The weatherman was surprised how quick and painless it was, calling the nurse a ‘pro.’
The response to Al’s vaccination was mostly positive, with many people congratulating him.
‘Stay well Big Guy!!!’ one person tweeted, while another commented: ‘Yay Al!!’
A few people even complimented his arm muscles, with one fan writing: ‘Sounds like a Roker gun show.’
‘He has an open carry permit for those guns!’ someone else agreed.
The segment was shared throughout the show’s social media pages, and Al posted footage of his vaccination on his Instagram page as well.
Fans were happy to see him doing well, but some were admittedly frustrated that they were unable to get the vaccine in their own states.
‘Good For You Al! Wish it was that easy for we Seniors in NJ,’ one person wrote, while another added: ‘Oh so jelly. I’ll be dead from old age before Alabama gets their ducks in a row.’
‘So he gets it before my 80 year old mom who has COPD and lives in Arkansas,’ someone else said, not understanding that the vaccine rollout is different in each state.
Some rushed to Al’s defense, pointing out that he is of age and recently battled cancer.
In early November, Al publicly announced that he had a more aggressive form of prostate cancer. Three days later, he underwent a five-hour surgery to remove his prostate as well as surrounding tissue and lymph nodes.
The procedure was performed by Dr. Vincent Laudone at New York City’s Memorial Sloan Kettering Cancer Center on November 9.
Days after the surgery, he received a pathology report that found there is no evidence of cancer in his body outside of his prostate, which he had surgically removed.
Roker was with his wife Deborah Roberts, 60, and son Nick, 18, when he heard the good news, though he noted he’s ‘not out of the woods.’
‘It was this great relief,’ he said on the Today show at the time. ‘For a first start, this is terrific news.

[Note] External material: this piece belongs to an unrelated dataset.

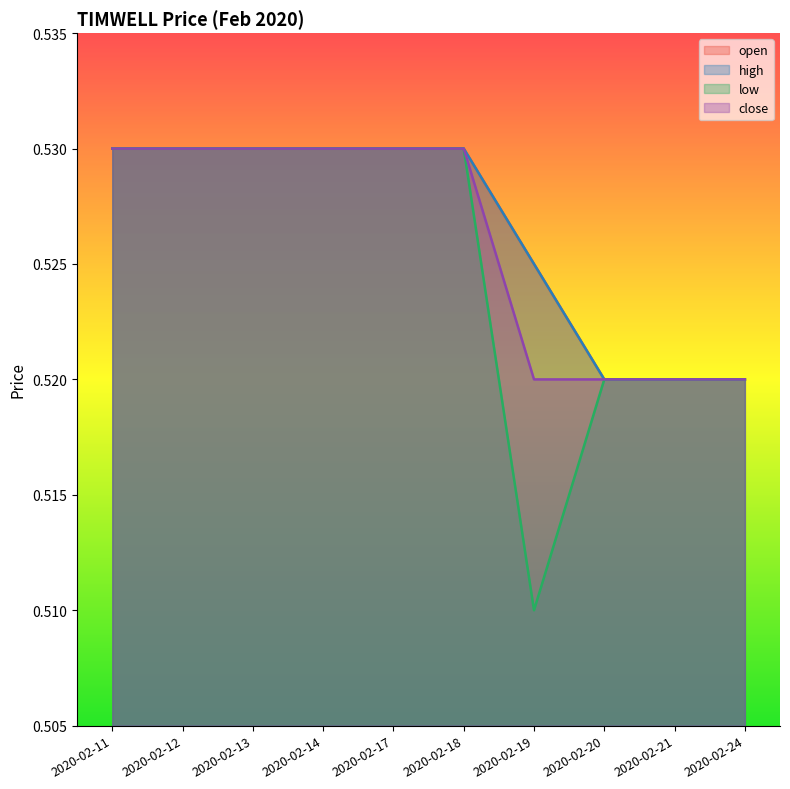

List the series in order of their peak value, lowest first.

open, high, low, close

I’m going to be up for — and a lot of people who live with cancer — up for lifelong testing to make sure this doesn’t come back.’
Not only was the surgery a success, but he also recovered quickly. The weather forecaster was up and doing laps around the hospital hallways just hours after the procedure, according to Today.
The TV veteran only returned to the Today show on November 23, and a few weeks later, Al filmed outside in the Today plaza for the first time since March — a momentous occasion that left him screaming for joy.
He had his Today co-hosts Savannah Guthrie and Hoda Kotb in fits of laughter as he ran around the space outside of the studio, yelling out: ‘It feels so good!’
Al then proceeded to press himself up against the glass window of Studio 1A where the delighted anchors were seated, unable to contain his excitement.
‘I gotta tell you, the last time I was on this plaza was March 13,’ he said, while running up to the window of the studio.
Savannah, 48, encouraged Al to yell out his signature catchphrase — ‘My people!’ — which he did with gusto, despite the fact that the normally-crowded plaza was almost entirely empty amid the ongoing pandemic.
The lack of live audience didn’t seem to have an impact on Al’s enthusiasm, and he joyfully marched around the plaza with his arms outstretched as if it was filled with thousands of people.